Hasta que llegó un televisor a aquel rincón de Bilbao, jugábamos hasta el anochecer y sin cansarnos por campas inmensas, trepábamos por los árboles, tirábamos a los pájaros con escopetas de aire comprimido, hacíamos apuestas con tirachinas que nos fabricábamos nosotros mismos con alguna navaja despistada o hincábamos en el suelo una punta enorme de acero brillante cada vez más lejos y después íbamos avanzando hacia no sé dónde. O bajábamos por cuestas sin coches montados en goitiberas toscas que algún hermano mayor había construido con rodamientos de la fábrica de Echevarría cercana.
Y entrábamos sin respirar por el gallinero de caseríos medio abandonados, y los más osados tiraban, ya desde lejos, piedras a los cristales para volver a casa asustados y temiendo que en cualquier momento llamara la policía a la puerta. Ni rastro de aquel Bilbao. Ni el de los txakolis con parras, el juego de la rana y mesas de madera que se plegaban entre conversaciones interminables de los mayores cerca de un frontón triste con charcos y la chapa medio suelta, herrumbrosa, donde jugábamos a la pelota con miedo por si nos infectábamos y tuvieran que ponernos la antitetánica, y tal vez internarnos en el hospital ni se sabe los días.
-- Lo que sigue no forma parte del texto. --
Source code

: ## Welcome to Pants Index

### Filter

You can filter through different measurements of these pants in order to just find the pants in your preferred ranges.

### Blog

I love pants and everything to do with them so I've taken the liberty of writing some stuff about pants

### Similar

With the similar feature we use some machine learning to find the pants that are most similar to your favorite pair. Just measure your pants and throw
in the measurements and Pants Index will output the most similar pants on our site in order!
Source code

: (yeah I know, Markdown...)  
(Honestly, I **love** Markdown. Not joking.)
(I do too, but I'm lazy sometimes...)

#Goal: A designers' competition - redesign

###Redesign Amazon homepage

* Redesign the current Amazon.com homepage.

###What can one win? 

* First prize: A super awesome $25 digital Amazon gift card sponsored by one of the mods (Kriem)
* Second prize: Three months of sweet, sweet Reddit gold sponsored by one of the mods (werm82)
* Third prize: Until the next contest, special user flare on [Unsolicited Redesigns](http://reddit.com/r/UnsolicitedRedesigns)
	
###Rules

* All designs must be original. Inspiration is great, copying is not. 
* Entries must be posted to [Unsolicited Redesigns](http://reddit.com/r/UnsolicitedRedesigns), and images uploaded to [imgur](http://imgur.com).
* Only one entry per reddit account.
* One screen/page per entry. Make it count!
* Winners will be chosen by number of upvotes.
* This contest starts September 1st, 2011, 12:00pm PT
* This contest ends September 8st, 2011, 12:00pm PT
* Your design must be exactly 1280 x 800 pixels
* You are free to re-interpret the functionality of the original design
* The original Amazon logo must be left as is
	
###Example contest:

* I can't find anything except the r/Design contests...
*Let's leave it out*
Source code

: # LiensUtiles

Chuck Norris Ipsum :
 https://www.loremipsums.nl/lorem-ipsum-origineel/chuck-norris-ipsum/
Ni siquiera la calle donde vivía conserva el mismo nombre, ni tampoco el mismo número. Llamé, tembloroso, para que me dejaran verla, para recordar el balcón por el que pedaleaba tardes enteras a lomos de un triciclo rojo y blanco, el pequeño salón alfombrado donde jugaba con un Renault 16 metálico al que hacía volar, como el Tiburón de Fantomas. Y mi madre cerca, cosiendo; de espaldas, pero al lado. O el baño donde me desmayé, o la fresquera, o los radiadores donde se acumulaban zapatos y zapatos humeantes de lluvia. Pero no me dejaron subir, ni me abrieron la puerta para ver el rellano, ni las escaleras. Sí me acuerdo del número de teléfono, 94 24 12 11, que aparecía en aquellas guías azules, amarillas y blancas; hasta cuatro tomos repartían cada año. La gracia estaba en comprobar quién estaba y quién ya no estaba, en leer los anuncios y ver sus dibujos, en encontrar apellidos que no se repitieran, en buscar una sastrería.
Llamé. Me llamé. Llamé por si salía mi voz. Para hablar conmigo mismo. Con el niño que fui, con el muchacho que llegué a ser.
Hoy he vuelto a Eliot. Siempre se vuelve a Eliot. Cómo no iba a llevar razón Eliot: “ Dije a mi alma «calla, y deja que venga sobre ti la tiniebla» ”.